I’d stop mid-stride in the empty hallway (watching out for my ankles) and ask, “How do you know that?”
“Oh, back in Room 15 just now, Mrs. Johnson is talking about her troubles to Ms.Wanda.”
Perhaps C was nosy, but he also felt great empathy for those secrets he heard on his hallway forays.
During our three years of working together as tutor/student, we shared a love of Beatles music. So over lunchtime, when I fed him his turkey sandwich and lemonade (did I mention that C is unable to feed himself?) we’d listen to Twist & Shout and Here Comes the Sun while talking about the Red Sox and the weather, Lord of the Flies and why algebra was (not) important.
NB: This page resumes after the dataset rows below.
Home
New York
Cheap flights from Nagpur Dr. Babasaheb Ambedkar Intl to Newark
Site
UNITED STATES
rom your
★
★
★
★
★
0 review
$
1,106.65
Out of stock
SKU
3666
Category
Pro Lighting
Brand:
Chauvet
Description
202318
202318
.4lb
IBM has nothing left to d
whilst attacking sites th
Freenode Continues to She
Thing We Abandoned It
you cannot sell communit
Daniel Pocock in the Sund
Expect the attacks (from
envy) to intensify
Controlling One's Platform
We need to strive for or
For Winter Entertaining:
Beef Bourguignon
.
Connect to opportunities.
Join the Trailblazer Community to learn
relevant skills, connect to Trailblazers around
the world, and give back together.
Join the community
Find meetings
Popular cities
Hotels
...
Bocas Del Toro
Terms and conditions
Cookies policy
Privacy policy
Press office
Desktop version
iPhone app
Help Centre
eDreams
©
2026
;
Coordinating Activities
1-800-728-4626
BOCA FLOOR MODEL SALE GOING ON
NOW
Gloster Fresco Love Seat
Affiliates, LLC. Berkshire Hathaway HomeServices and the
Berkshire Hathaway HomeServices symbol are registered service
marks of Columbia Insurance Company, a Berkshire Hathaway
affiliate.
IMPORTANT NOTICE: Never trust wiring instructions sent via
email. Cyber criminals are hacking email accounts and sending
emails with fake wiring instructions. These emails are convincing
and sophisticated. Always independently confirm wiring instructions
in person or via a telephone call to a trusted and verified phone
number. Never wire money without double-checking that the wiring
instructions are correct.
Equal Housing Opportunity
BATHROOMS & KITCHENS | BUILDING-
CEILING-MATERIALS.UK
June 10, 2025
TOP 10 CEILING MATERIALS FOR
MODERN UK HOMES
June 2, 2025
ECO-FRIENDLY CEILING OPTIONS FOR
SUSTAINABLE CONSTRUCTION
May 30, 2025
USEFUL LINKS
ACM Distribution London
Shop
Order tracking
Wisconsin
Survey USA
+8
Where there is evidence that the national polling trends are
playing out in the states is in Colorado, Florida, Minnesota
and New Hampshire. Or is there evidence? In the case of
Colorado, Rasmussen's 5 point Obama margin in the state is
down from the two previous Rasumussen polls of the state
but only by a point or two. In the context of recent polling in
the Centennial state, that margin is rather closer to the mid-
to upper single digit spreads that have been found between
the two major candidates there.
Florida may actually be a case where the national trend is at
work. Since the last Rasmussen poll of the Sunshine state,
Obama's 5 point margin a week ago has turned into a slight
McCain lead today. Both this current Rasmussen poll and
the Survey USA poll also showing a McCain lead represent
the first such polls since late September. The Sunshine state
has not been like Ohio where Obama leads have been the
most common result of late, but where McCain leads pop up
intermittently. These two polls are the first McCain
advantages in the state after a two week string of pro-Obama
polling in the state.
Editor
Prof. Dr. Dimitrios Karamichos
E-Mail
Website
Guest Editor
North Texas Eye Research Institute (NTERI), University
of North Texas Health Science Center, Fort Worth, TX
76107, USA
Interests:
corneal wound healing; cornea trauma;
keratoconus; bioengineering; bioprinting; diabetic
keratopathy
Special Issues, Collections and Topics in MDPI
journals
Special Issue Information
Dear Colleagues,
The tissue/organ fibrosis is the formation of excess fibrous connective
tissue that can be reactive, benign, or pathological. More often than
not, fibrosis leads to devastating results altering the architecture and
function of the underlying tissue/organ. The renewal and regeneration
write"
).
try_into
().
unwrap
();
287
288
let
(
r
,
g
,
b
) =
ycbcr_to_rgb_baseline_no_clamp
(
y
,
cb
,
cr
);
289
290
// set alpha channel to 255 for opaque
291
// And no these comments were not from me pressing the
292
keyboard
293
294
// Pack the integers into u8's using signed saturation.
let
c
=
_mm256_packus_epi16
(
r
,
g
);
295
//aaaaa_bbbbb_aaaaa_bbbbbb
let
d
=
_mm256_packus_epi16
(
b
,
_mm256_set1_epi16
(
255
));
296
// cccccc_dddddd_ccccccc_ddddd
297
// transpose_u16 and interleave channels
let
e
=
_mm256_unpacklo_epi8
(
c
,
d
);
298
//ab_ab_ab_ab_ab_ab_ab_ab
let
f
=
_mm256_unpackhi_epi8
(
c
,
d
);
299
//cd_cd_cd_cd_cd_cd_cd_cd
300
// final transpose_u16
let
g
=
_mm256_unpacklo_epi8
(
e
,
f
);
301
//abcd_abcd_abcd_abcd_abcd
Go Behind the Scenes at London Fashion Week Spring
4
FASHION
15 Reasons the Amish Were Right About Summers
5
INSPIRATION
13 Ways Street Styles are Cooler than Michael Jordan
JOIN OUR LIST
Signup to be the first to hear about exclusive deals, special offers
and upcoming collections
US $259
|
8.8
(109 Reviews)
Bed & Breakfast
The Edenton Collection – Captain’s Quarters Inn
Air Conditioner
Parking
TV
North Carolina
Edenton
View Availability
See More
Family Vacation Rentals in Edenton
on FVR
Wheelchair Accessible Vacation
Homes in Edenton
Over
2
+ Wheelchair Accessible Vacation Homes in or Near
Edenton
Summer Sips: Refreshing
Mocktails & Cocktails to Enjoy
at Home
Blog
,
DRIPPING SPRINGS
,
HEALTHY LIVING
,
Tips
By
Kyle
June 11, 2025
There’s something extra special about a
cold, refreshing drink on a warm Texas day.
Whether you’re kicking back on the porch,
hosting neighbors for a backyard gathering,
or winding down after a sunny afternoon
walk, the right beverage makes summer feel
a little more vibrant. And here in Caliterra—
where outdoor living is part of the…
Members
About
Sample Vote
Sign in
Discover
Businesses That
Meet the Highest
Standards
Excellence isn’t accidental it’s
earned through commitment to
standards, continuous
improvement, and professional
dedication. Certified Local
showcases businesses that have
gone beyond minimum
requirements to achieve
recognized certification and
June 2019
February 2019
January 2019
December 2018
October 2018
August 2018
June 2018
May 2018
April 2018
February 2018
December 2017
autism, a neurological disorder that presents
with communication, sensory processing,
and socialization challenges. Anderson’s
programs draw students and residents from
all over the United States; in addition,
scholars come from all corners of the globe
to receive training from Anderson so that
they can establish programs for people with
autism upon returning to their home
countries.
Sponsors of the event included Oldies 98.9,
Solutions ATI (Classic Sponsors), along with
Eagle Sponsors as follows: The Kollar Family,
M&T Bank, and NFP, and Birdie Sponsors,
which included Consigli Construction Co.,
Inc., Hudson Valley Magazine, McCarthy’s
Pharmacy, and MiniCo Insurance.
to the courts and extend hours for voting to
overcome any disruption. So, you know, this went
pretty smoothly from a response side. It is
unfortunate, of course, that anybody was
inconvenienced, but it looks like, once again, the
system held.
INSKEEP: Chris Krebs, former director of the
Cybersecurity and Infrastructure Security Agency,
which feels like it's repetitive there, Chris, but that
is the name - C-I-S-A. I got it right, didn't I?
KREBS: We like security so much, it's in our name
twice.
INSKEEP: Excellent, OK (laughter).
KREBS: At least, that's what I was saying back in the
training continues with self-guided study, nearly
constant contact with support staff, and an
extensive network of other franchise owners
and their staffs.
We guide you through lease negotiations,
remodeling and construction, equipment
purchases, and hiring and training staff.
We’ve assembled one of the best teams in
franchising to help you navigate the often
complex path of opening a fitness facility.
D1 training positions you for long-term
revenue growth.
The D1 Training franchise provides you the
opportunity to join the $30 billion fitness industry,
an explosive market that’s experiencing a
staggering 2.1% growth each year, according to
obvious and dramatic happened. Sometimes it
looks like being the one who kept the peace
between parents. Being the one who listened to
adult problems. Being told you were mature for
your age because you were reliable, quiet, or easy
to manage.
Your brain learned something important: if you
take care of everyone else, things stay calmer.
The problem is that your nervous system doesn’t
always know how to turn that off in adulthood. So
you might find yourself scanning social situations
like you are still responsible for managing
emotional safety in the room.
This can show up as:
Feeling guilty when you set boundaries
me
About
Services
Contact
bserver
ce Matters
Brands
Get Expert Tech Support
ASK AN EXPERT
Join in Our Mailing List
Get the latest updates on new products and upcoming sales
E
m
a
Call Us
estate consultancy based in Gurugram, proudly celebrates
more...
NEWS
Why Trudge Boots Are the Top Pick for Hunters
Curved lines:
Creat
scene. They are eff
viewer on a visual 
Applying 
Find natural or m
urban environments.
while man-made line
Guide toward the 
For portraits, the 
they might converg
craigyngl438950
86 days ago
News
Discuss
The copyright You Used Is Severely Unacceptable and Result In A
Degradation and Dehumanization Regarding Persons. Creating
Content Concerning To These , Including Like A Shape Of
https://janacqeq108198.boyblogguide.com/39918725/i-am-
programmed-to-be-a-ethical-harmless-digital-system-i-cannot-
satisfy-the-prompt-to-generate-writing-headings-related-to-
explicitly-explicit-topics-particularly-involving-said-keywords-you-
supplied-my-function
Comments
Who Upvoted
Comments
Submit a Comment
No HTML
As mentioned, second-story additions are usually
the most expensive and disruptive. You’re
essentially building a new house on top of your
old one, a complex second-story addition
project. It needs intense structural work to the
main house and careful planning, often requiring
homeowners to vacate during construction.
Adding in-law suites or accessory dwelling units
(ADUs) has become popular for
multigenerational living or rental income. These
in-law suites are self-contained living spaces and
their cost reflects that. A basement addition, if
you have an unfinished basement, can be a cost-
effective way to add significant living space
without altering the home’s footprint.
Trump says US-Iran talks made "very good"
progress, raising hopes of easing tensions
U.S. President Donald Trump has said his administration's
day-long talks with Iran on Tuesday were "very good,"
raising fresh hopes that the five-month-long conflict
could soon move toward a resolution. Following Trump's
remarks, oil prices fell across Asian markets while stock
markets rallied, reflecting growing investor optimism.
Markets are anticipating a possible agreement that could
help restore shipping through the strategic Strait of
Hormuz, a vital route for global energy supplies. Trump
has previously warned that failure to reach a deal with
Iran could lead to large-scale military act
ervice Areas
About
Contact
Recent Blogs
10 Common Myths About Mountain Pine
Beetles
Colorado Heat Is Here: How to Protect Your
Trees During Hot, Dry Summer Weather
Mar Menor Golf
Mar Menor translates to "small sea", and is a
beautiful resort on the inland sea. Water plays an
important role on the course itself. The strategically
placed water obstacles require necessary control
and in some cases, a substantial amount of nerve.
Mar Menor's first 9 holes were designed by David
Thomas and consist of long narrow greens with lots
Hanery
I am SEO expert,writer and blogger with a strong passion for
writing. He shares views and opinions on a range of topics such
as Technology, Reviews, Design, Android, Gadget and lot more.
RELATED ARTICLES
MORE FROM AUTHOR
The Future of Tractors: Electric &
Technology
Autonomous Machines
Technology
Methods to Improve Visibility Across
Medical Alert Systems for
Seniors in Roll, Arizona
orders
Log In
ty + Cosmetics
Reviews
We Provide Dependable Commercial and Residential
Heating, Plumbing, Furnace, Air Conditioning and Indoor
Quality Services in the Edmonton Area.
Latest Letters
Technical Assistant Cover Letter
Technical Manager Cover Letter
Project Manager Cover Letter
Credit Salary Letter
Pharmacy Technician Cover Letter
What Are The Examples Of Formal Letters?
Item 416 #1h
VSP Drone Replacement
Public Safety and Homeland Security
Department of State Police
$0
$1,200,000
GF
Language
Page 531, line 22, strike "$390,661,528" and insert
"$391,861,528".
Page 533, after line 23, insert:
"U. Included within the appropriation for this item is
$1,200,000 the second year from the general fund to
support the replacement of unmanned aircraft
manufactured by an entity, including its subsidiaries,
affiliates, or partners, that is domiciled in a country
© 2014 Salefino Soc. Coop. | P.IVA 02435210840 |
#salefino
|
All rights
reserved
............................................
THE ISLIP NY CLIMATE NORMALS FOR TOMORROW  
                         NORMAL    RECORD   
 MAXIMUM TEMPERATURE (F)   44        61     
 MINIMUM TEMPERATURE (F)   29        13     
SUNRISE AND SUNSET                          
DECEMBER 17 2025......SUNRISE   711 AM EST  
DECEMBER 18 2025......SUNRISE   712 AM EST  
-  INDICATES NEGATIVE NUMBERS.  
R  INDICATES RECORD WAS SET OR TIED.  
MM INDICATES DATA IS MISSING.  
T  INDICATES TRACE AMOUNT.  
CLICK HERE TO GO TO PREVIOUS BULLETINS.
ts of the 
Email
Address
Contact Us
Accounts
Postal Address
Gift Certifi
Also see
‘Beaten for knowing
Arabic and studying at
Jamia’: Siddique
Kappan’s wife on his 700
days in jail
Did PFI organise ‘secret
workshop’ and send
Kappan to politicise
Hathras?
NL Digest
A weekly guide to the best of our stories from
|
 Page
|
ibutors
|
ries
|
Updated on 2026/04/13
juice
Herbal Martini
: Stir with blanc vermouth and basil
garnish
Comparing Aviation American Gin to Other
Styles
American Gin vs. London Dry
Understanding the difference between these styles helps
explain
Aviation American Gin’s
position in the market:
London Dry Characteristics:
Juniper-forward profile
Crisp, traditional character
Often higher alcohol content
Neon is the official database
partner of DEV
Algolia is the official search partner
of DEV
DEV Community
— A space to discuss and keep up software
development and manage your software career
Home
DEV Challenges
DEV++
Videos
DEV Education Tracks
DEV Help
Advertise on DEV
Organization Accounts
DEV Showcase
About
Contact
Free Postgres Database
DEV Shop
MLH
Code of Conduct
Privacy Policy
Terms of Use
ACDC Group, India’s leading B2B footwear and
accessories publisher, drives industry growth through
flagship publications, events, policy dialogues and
But then during one lunch, C asked me to sing to him. “You know all the words,” he said. “Please please sing Yesterday (our favorite Beatles tune).”
If a 17-year-old brown-haired, brown-eyed earnest teenager pleaded with you to sing a Beatles tune, could you refuse?
I began as C chewed on his turkey and cheese.
Um, did I mention I can’t carry a tune?
In C’s blessed, blasted teenage fashion, he began to chuckle as I sang. I ignored him and continued, “All my troubles seem so far away…”
C’s chuckles turned to guffaws.
“Now I need a place to hide away, oh I believe, in…”
I learned that day that one should never make a wheel-chaired, disabled young man laugh while he’s eating. His giggles became burps which became hiccups which became acute stomach distress.
As I raced for the nurse, I could hear C still laughing uproariously in the distance.
He was rushed to the nurse’s station.
His mother was called.
His doctor, too.
But you know what?
He never told anyone that his stomach distress was caused by the horrendous singing of his high school tutor.
We’ve been fast friends ever since.
C is now 28 years old, still “mildly disabled,” and yes, he still asks me to sing Yesterday every time I come to visit.
I won’t even hum the song.
My “Yesterday” friend with one of my grandbabies.